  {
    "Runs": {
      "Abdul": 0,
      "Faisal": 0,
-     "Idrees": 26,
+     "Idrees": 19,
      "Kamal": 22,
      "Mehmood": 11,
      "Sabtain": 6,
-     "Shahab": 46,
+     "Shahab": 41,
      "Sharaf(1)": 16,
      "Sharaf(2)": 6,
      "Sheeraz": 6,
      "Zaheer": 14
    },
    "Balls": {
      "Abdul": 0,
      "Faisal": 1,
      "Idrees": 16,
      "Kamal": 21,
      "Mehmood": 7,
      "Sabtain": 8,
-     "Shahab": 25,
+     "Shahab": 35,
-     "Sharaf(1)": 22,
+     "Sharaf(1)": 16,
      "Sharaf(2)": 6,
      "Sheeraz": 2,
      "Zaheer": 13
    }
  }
++++++++++
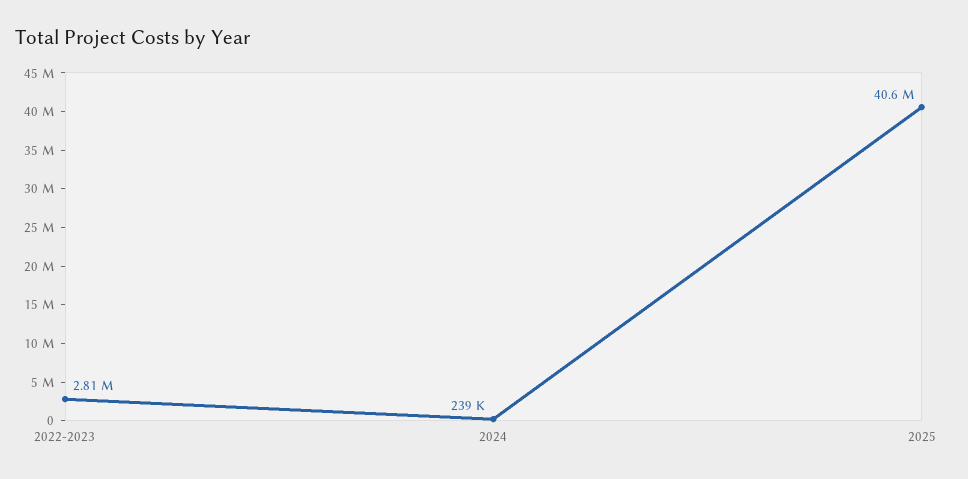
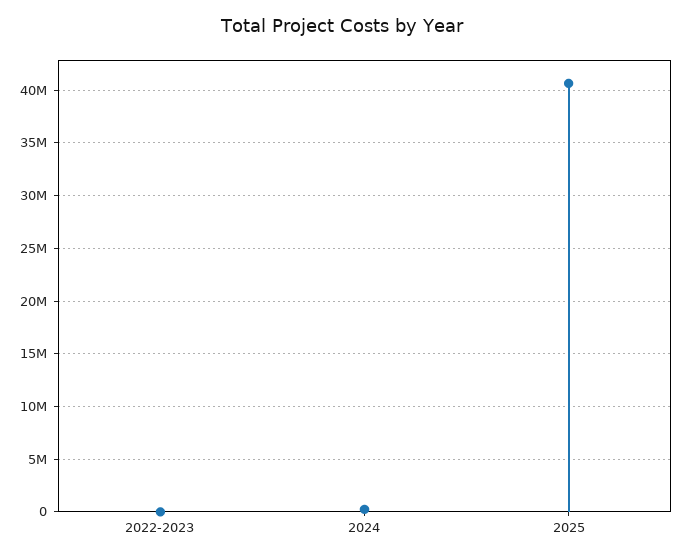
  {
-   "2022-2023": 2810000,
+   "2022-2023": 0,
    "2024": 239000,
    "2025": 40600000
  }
++++++++++
Work instructions: Each line above that contains the string "Sharaf" should be identified and copied.

Reply:
      "Sharaf(1)": 16,
      "Sharaf(2)": 6,
-     "Sharaf(1)": 22,
+     "Sharaf(1)": 16,
      "Sharaf(2)": 6,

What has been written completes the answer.